» **SUPPLIED DATA**:

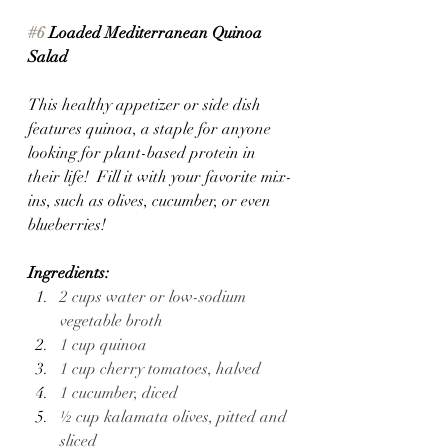
#6
 Loaded Mediterranean Quinoa 
Salad
This healthy appetizer or side dish 
features quinoa, a staple for anyone 
looking for plant-based protein in 
their life!  Fill it with your favorite mix-
ins, such as olives, cucumber, or even 
blueberries!
Ingredients:
2 cups water or low-sodium 
vegetable broth
1 cup quinoa
1 cup cherry tomatoes, halved
1 cucumber, diced
½ cup kalamata olives, pitted and 
sliced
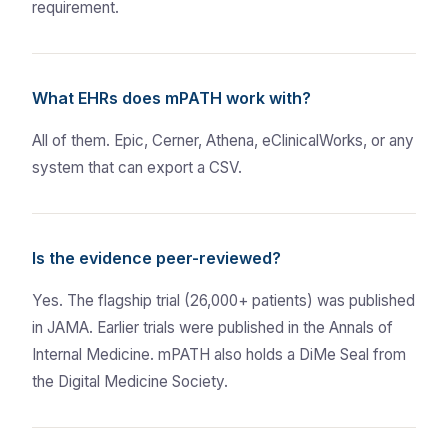
requirement.
What EHRs does mPATH work with?
All of them. Epic, Cerner, Athena, eClinicalWorks, or any
system that can export a CSV.
Is the evidence peer-reviewed?
Yes. The flagship trial (26,000+ patients) was published
in JAMA. Earlier trials were published in the Annals of
Internal Medicine. mPATH also holds a DiMe Seal from
the Digital Medicine Society.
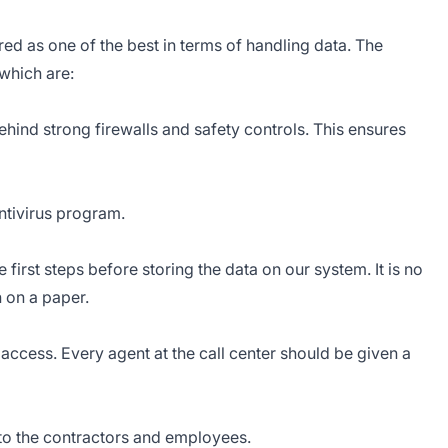
ed as one of the best in terms of handling data. The
which are:
behind strong firewalls and safety controls. This ensures
ntivirus program.
first steps before storing the data on our system. It is no
n on a paper.
access. Every agent at the call center should be given a
 to the contractors and employees.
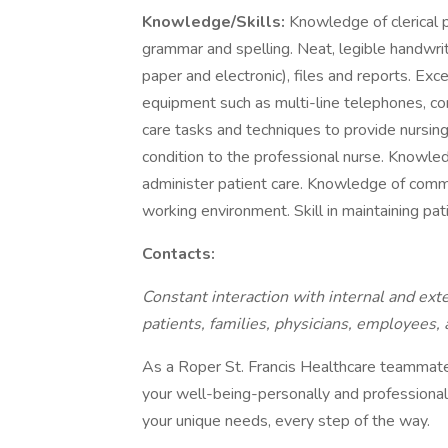
Knowledge/Skills:
Knowledge of clerical p
grammar and spelling. Neat, legible handwriti
paper and electronic), files and reports. Exce
equipment such as multi-line telephones, co
care tasks and techniques to provide nursing 
condition to the professional nurse. Knowled
administer patient care. Knowledge of commo
working environment. Skill in maintaining pat
Contacts:
Constant interaction with internal and exte
patients, families, physicians, employees, a
As a Roper St. Francis Healthcare teammate,
your well-being-personally and professional
your unique needs, every step of the way.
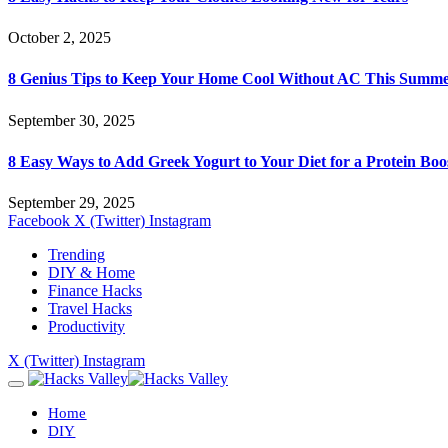
October 2, 2025
8 Genius Tips to Keep Your Home Cool Without AC This Summ
September 30, 2025
8 Easy Ways to Add Greek Yogurt to Your Diet for a Protein Boo
September 29, 2025
Facebook
X (Twitter)
Instagram
Trending
DIY & Home
Finance Hacks
Travel Hacks
Productivity
X (Twitter)
Instagram
Home
DIY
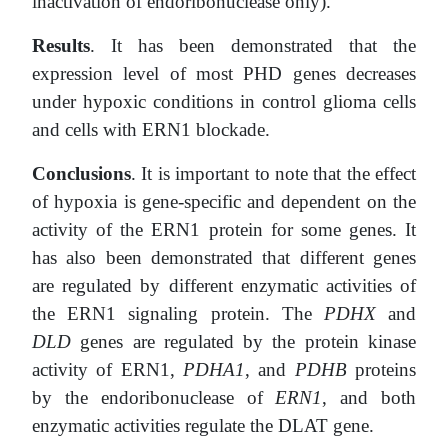
inactivation of endoribonuclease only).
Results
. It has been demonstrated that the
expression level of most PHD genes decreases
under hypoxic conditions in control glioma cells
and cells with ERN1 blockade.
Conclusions
. It is important to note that the effect
of hypoxia is gene-specific and dependent on the
activity of the ERN1 protein for some genes. It
has also been demonstrated that different genes
are regulated by different enzymatic activities of
the ERN1 signaling protein.
The
PDHX
and
DLD
genes are regulated by the protein kinase
activity of ERN1,
PDHA1
, and
PDHB
proteins
by the endoribonuclease of
ERN1
, and both
enzymatic activities regulate the DLAT gene.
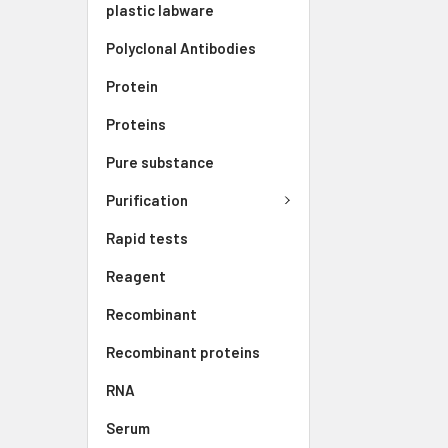
plastic labware
Polyclonal Antibodies
Protein
Proteins
Pure substance
Purification
Rapid tests
Reagent
Recombinant
Recombinant proteins
RNA
Serum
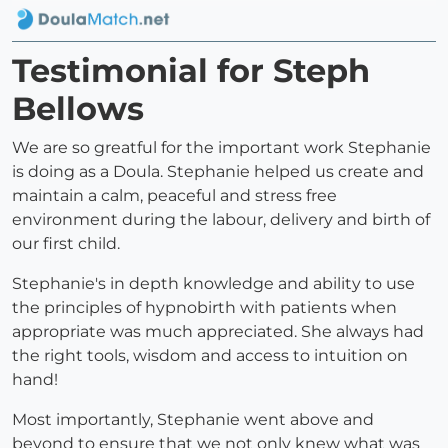
Testimonial for Steph
Bellows
We are so greatful for the important work Stephanie
is doing as a Doula. Stephanie helped us create and
maintain a calm, peaceful and stress free
environment during the labour, delivery and birth of
our first child.
Stephanie's in depth knowledge and ability to use
the principles of hypnobirth with patients when
appropriate was much appreciated. She always had
the right tools, wisdom and access to intuition on
hand!
Most importantly, Stephanie went above and
beyond to ensure that we not only knew what was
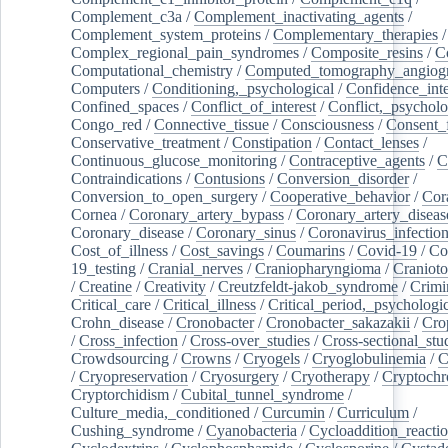
Complement_c3a
/
Complement_inactivating_agents
/
Complement_system_proteins
/
Complementary_therapies
/
Complex_regional_pain_syndromes
/
Composite_resins
/
C
Computational_chemistry
/
Computed_tomography_angiog
Computers
/
Conditioning,_psychological
/
Confidence_inte
Confined_spaces
/
Conflict_of_interest
/
Conflict,_psycholo
Congo_red
/
Connective_tissue
/
Consciousness
/
Consent_
Conservative_treatment
/
Constipation
/
Contact_lenses
/
Continuous_glucose_monitoring
/
Contraceptive_agents
/
C
Contraindications
/
Contusions
/
Conversion_disorder
/
Conversion_to_open_surgery
/
Cooperative_behavior
/
Cor
Cornea
/
Coronary_artery_bypass
/
Coronary_artery_diseas
Coronary_disease
/
Coronary_sinus
/
Coronavirus_infectio
Cost_of_illness
/
Cost_savings
/
Coumarins
/
Covid-19
/
Co
19_testing
/
Cranial_nerves
/
Craniopharyngioma
/
Craniot
/
Creatine
/
Creativity
/
Creutzfeldt-jakob_syndrome
/
Crimi
Critical_care
/
Critical_illness
/
Critical_period,_psychologi
Crohn_disease
/
Cronobacter
/
Cronobacter_sakazakii
/
Cro
/
Cross_infection
/
Cross-over_studies
/
Cross-sectional_stu
Crowdsourcing
/
Crowns
/
Cryogels
/
Cryoglobulinemia
/
C
/
Cryopreservation
/
Cryosurgery
/
Cryotherapy
/
Cryptoch
Cryptorchidism
/
Cubital_tunnel_syndrome
/
Culture_media,_conditioned
/
Curcumin
/
Curriculum
/
Cushing_syndrome
/
Cyanobacteria
/
Cycloaddition_reacti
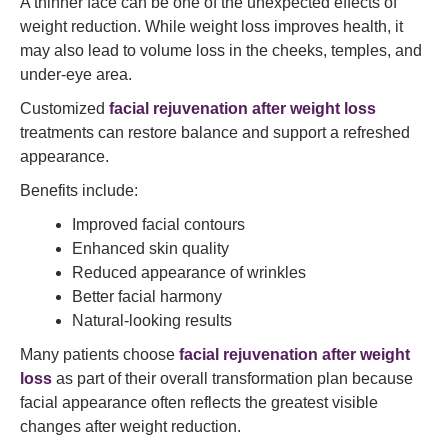
A thinner face can be one of the unexpected effects of
weight reduction. While weight loss improves health, it
may also lead to volume loss in the cheeks, temples, and
under-eye area.
Customized
facial rejuvenation after weight loss
treatments can restore balance and support a refreshed
appearance.
Benefits include:
Improved facial contours
Enhanced skin quality
Reduced appearance of wrinkles
Better facial harmony
Natural-looking results
Many patients choose
facial rejuvenation after weight
loss
as part of their overall transformation plan because
facial appearance often reflects the greatest visible
changes after weight reduction.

» **WHAT TO PRODUCE**: Drop the images; restate the listing exactly.

» **YOUR SOLUTION**:
#6
 Loaded Mediterranean Quinoa 
Salad
This healthy appetizer or side dish 
features quinoa, a staple for anyone 
looking for plant-based protein in 
their life!  Fill it with your favorite mix-
ins, such as olives, cucumber, or even 
blueberries!
Ingredients:
2 cups water or low-sodium 
vegetable broth
1 cup quinoa
1 cup cherry tomatoes, halved
1 cucumber, diced
½ cup kalamata olives, pitted and 
sliced
requirement.
What EHRs does mPATH work with?
All of them. Epic, Cerner, Athena, eClinicalWorks, or any
system that can export a CSV.
Is the evidence peer-reviewed?
Yes. The flagship trial (26,000+ patients) was published
in JAMA. Earlier trials were published in the Annals of
Internal Medicine. mPATH also holds a DiMe Seal from
the Digital Medicine Society.
ed as one of the best in terms of handling data. The
which are:
behind strong firewalls and safety controls. This ensures
ntivirus program.
first steps before storing the data on our system. It is no
n on a paper.
access. Every agent at the call center should be given a
 to the contractors and employees.
Knowledge/Skills:
Knowledge of clerical p
grammar and spelling. Neat, legible handwriti
paper and electronic), files and reports. Exce
equipment such as multi-line telephones, co
care tasks and techniques to provide nursing 
condition to the professional nurse. Knowled
administer patient care. Knowledge of commo
working environment. Skill in maintaining pat
Contacts:
Constant interaction with internal and exte
patients, families, physicians, employees, a
As a Roper St. Francis Healthcare teammate,
your well-being-personally and professional
your unique needs, every step of the way.
October 2, 2025
8 Genius Tips to Keep Your Home Cool Without AC This Summ
September 30, 2025
8 Easy Ways to Add Greek Yogurt to Your Diet for a Protein Boo
September 29, 2025
Facebook
X (Twitter)
Instagram
Trending
DIY & Home
Finance Hacks
Travel Hacks
Productivity
X (Twitter)
Instagram
Home
DIY
inactivation of endoribonuclease only).
Results
. It has been demonstrated that the
expression level of most PHD genes decreases
under hypoxic conditions in control glioma cells
and cells with ERN1 blockade.
Conclusions
. It is important to note that the effect
of hypoxia is gene-specific and dependent on the
activity of the ERN1 protein for some genes. It
has also been demonstrated that different genes
are regulated by different enzymatic activities of
the ERN1 signaling protein.
The
PDHX
and
DLD
genes are regulated by the protein kinase
activity of ERN1,
PDHA1
, and
PDHB
proteins
by the endoribonuclease of
ERN1
, and both
enzymatic activities regulate the DLAT gene.
plastic labware
Polyclonal Antibodies
Protein
Proteins
Pure substance
Purification
Rapid tests
Reagent
Recombinant
Recombinant proteins
RNA
Serum
Testimonial for Steph
Bellows
We are so greatful for the important work Stephanie
is doing as a Doula. Stephanie helped us create and
maintain a calm, peaceful and stress free
environment during the labour, delivery and birth of
our first child.
Stephanie's in depth knowledge and ability to use
the principles of hypnobirth with patients when
appropriate was much appreciated. She always had
the right tools, wisdom and access to intuition on
hand!
Most importantly, Stephanie went above and
beyond to ensure that we not only knew what was
Complement_c3a
/
Complement_inactivating_agents
/
Complement_system_proteins
/
Complementary_therapies
/
Complex_regional_pain_syndromes
/
Composite_resins
/
C
Computational_chemistry
/
Computed_tomography_angiog
Computers
/
Conditioning,_psychological
/
Confidence_inte
Confined_spaces
/
Conflict_of_interest
/
Conflict,_psycholo
Congo_red
/
Connective_tissue
/
Consciousness
/
Consent_
Conservative_treatment
/
Constipation
/
Contact_lenses
/
Continuous_glucose_monitoring
/
Contraceptive_agents
/
C
Contraindications
/
Contusions
/
Conversion_disorder
/
Conversion_to_open_surgery
/
Cooperative_behavior
/
Cor
Cornea
/
Coronary_artery_bypass
/
Coronary_artery_diseas
Coronary_disease
/
Coronary_sinus
/
Coronavirus_infectio
Cost_of_illness
/
Cost_savings
/
Coumarins
/
Covid-19
/
Co
19_testing
/
Cranial_nerves
/
Craniopharyngioma
/
Craniot
/
Creatine
/
Creativity
/
Creutzfeldt-jakob_syndrome
/
Crimi
Critical_care
/
Critical_illness
/
Critical_period,_psychologi
Crohn_disease
/
Cronobacter
/
Cronobacter_sakazakii
/
Cro
/
Cross_infection
/
Cross-over_studies
/
Cross-sectional_stu
Crowdsourcing
/
Crowns
/
Cryogels
/
Cryoglobulinemia
/
C
/
Cryopreservation
/
Cryosurgery
/
Cryotherapy
/
Cryptoch
Cryptorchidism
/
Cubital_tunnel_syndrome
/
Culture_media,_conditioned
/
Curcumin
/
Curriculum
/
Cushing_syndrome
/
Cyanobacteria
/
Cycloaddition_reacti
A thinner face can be one of the unexpected effects of
weight reduction. While weight loss improves health, it
may also lead to volume loss in the cheeks, temples, and
under-eye area.
Customized
facial rejuvenation after weight loss
treatments can restore balance and support a refreshed
appearance.
Benefits include:
Improved facial contours
Enhanced skin quality
Reduced appearance of wrinkles
Better facial harmony
Natural-looking results
Many patients choose
facial rejuvenation after weight
loss
as part of their overall transformation plan because
facial appearance often reflects the greatest visible
changes after weight reduction.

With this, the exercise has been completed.